Vous avez raison de le signaler. Ce silence ne date pas d'hier. La déliquescence est totale au niveau de nombreuses corporations, pas seulement celle des avocats. Aujourd'hui, le juge peut empêcher un avocat de faire son travail et ce dernier ne se défend même pas. Quelle image donnera t-il aux plus jeunes ? Le non-respect des droits de la défense est systématique et la revendication de ce droit a presque disparu. Lorsqu'un avocat accapare un mandat de bâtonnier durant 25 ans sans pour autant apporter quoi que ce soit à la corporation, à quoi vous attendez-vous ?
- Justement, comment expliquer le rejet par le tribunal militaire de la constitution du bâtonnier d'Alger dans l'affaire du général à la retraite Aït Ouarabi ?
Dans cette affaire, on revient également au principe de l'excès qui n'a pas de limites. Lorsqu'on ne respecte pas un procès équitable, inévitablement on va vers la négation du droit. A quel titre le président d'un tribunal militaire est-il habilité à refuser ou accepter le choix d'un avocat par un justiciable ? C'est au justiciable de choisir celui qu'il juge apte à le défendre. Qu'il soit militaire ou civil, le tribunal est tenu de respecter le droit à la défense. Si le bâtonnier se fait rejeter, c'est qu'il y a un grave problème. L'environnement juridico-judiciaire ne consacre pas les droits des justiciables. Nous sommes face à un système qui ne repose sur aucune norme démocratique.
- Si dans les tribunaux civils, les droits, comme vous le dites, ne sont pas consacrés, qu'en est-il alors des tribunaux militaires ?
Les tribunaux militaires sont des juridictions à caractère exclusivement professionnel. Le plus important est de voir dans quelle mesure une personne qui n'est plus en service peut être poursuivie pour un acte militaire. Le principe fondamental est de permettre un procès équitable qui repose sur plusieurs paramètres : l'accès à une juridiction reconnue, l'indépendance totale du juge vis-à-vis du pouvoir Exécutif, l'accès du justiciable à la procédure qui lui garantit le droit de choisir l'avocat, de débattre les preuves présentées par l'accusation et d'avoir le droit de recourir à un autre degré de juridiction pour revoir son procès. Or, les tribunaux militaires ne respectent aucun de ces principes…
- Est-ce le cas ailleurs, dans d'autres pays, étant donné qu'il s'agit d'une juridiction qui a le caractère d'exception ?
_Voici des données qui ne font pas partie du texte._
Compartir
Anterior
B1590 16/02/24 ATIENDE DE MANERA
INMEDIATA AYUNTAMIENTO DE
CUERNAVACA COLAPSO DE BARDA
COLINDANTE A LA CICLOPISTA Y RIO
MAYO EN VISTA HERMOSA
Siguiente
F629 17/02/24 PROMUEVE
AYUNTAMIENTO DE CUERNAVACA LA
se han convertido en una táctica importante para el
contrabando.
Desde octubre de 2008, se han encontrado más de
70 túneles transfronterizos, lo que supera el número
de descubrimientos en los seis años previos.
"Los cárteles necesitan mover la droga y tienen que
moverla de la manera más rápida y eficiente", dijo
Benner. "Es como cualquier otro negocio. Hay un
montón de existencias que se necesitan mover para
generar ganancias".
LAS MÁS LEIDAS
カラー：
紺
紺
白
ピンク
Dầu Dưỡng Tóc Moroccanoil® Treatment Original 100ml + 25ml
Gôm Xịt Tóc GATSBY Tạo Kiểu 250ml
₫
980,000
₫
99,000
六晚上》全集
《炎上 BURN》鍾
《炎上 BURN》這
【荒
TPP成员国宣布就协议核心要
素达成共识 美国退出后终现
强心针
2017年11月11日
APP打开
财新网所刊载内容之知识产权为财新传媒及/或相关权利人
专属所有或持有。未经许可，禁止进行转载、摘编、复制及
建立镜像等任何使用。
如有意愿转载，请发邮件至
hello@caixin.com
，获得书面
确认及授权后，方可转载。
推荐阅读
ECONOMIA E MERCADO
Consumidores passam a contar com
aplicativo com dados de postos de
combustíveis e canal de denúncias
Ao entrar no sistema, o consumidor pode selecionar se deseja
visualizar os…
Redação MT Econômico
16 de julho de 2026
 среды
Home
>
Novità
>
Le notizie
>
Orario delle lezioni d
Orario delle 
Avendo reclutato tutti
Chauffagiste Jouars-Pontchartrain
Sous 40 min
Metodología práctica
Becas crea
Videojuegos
Ailleurs, les tribunaux militaires ne se chargent que des actes strictement militaires, commis dans le cadre de l'exercice des fonctions militaires et dans des lieux strictement militaires. Si les faits commis relèvent du droit commun, les auteurs, soient-ils militaires en exercice, sont déférés devant les tribunaux civils. En Europe par exemple, des conventions signées dans les années 1950 permettent aux Etats membres d'avoir un droit de regard sur le respect des droits fondamentaux, y compris à l'intérieur des tribunaux militaires.
L'armée peut avoir des règles disciplinaires, comme d'ailleurs toutes les autres professions, mais il faut aussi garantir un procès équitable aux personnes poursuivies et définir dans quel cas précis les juridictions militaires peuvent être désignées pour juger une affaire. Mais nous en sommes encore loin. Le débat sur la justice militaire n'est pas pour demain.